• **Required work**:
Restate exactly the lines below, from the one containing "37: (44, 185, 0.24)" through the final line, and leave out the pictures.

========

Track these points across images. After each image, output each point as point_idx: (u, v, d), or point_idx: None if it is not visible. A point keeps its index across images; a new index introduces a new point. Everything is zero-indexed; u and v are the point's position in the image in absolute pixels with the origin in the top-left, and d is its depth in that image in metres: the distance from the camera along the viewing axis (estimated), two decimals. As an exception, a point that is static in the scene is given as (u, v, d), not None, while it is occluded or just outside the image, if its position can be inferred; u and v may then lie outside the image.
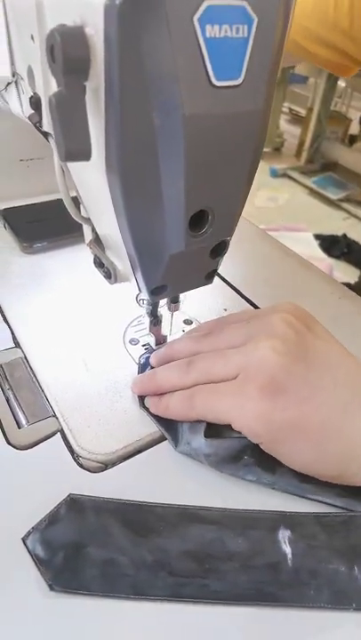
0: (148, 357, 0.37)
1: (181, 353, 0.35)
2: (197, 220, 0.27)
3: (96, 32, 0.21)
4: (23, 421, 0.33)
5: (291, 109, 3.66)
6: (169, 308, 0.39)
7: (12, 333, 0.40)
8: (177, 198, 0.25)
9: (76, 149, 0.22)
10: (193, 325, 0.44)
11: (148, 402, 0.34)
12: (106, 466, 0.31)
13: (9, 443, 0.32)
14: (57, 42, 0.20)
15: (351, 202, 2.75)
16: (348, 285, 1.14)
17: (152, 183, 0.25)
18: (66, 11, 0.23)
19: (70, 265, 0.50)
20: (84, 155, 0.22)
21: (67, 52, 0.21)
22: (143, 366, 0.37)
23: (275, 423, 0.28)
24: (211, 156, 0.24)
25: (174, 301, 0.38)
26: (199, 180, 0.25)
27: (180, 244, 0.27)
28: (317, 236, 2.30)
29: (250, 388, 0.29)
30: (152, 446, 0.32)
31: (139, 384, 0.35)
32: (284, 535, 0.28)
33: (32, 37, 0.27)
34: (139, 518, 0.28)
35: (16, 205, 0.58)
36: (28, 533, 0.26)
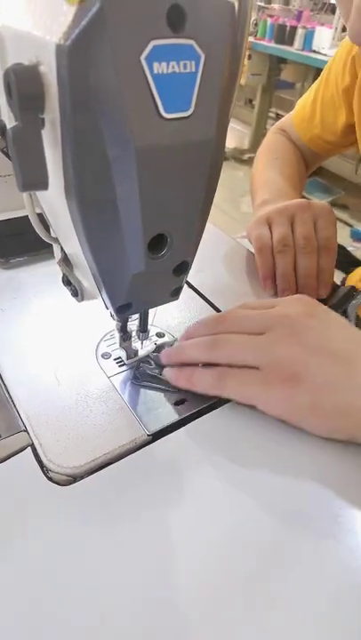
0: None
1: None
2: (157, 243, 0.28)
3: (50, 70, 0.22)
4: (-5, 436, 0.34)
5: (278, 115, 3.69)
6: (139, 337, 0.40)
7: (-14, 349, 0.41)
8: (134, 224, 0.26)
9: (33, 180, 0.23)
10: (165, 338, 0.45)
11: (166, 373, 0.39)
12: (74, 479, 0.32)
13: (-20, 458, 0.32)
14: (12, 80, 0.22)
15: (337, 206, 2.78)
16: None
17: (110, 210, 0.26)
18: (24, 49, 0.24)
19: (47, 279, 0.50)
20: (41, 185, 0.23)
21: (21, 89, 0.22)
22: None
23: (294, 406, 0.34)
24: (165, 185, 0.26)
25: (143, 330, 0.40)
26: (155, 207, 0.26)
27: (141, 265, 0.28)
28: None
29: (275, 380, 0.34)
30: (119, 459, 0.33)
31: (166, 355, 0.40)
32: None
33: (-5, 69, 0.28)
34: None
35: (-6, 220, 0.58)
36: None
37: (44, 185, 0.24)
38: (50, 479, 0.32)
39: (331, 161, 3.03)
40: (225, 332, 0.39)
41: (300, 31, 2.71)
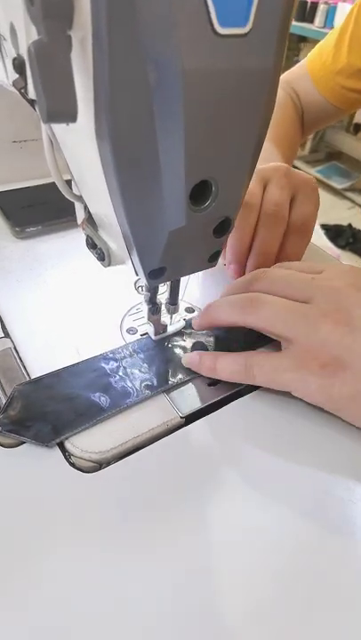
0: None
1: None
2: (199, 192, 0.24)
3: (80, -30, 0.18)
4: (11, 417, 0.31)
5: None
6: (168, 311, 0.37)
7: (2, 322, 0.38)
8: (176, 167, 0.22)
9: (59, 108, 0.19)
10: (195, 313, 0.41)
11: (185, 359, 0.35)
12: (100, 465, 0.29)
13: (-4, 440, 0.29)
14: (35, -20, 0.18)
15: (356, 191, 2.71)
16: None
17: (148, 150, 0.22)
18: None
19: (65, 249, 0.47)
20: (69, 115, 0.19)
21: (46, -8, 0.18)
22: None
23: (334, 395, 0.30)
24: (214, 119, 0.21)
25: (173, 303, 0.36)
26: (201, 146, 0.22)
27: (181, 219, 0.24)
28: (323, 226, 2.26)
29: (312, 365, 0.30)
30: (150, 444, 0.30)
31: (197, 320, 0.37)
32: None
33: (13, -12, 0.24)
34: None
35: (9, 189, 0.55)
36: None
37: (71, 116, 0.19)
38: (73, 465, 0.28)
39: (350, 145, 2.95)
40: (263, 291, 0.34)
41: (321, 7, 2.61)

========

• **Solution for this task**:
37: (44, 185, 0.24)
38: (50, 479, 0.32)
39: (331, 161, 3.03)
40: (225, 332, 0.39)
41: (300, 31, 2.71)
0: None
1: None
2: (199, 192, 0.24)
3: (80, -30, 0.18)
4: (11, 417, 0.31)
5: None
6: (168, 311, 0.37)
7: (2, 322, 0.38)
8: (176, 167, 0.22)
9: (59, 108, 0.19)
10: (195, 313, 0.41)
11: (185, 359, 0.35)
12: (100, 465, 0.29)
13: (-4, 440, 0.29)
14: (35, -20, 0.18)
15: (356, 191, 2.71)
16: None
17: (148, 150, 0.22)
18: None
19: (65, 249, 0.47)
20: (69, 115, 0.19)
21: (46, -8, 0.18)
22: None
23: (334, 395, 0.30)
24: (214, 119, 0.21)
25: (173, 303, 0.36)
26: (201, 146, 0.22)
27: (181, 219, 0.24)
28: (323, 226, 2.26)
29: (312, 365, 0.30)
30: (150, 444, 0.30)
31: (197, 320, 0.37)
32: None
33: (13, -12, 0.24)
34: None
35: (9, 189, 0.55)
36: None
37: (71, 116, 0.19)
38: (73, 465, 0.28)
39: (350, 145, 2.95)
40: (263, 291, 0.34)
41: (321, 7, 2.61)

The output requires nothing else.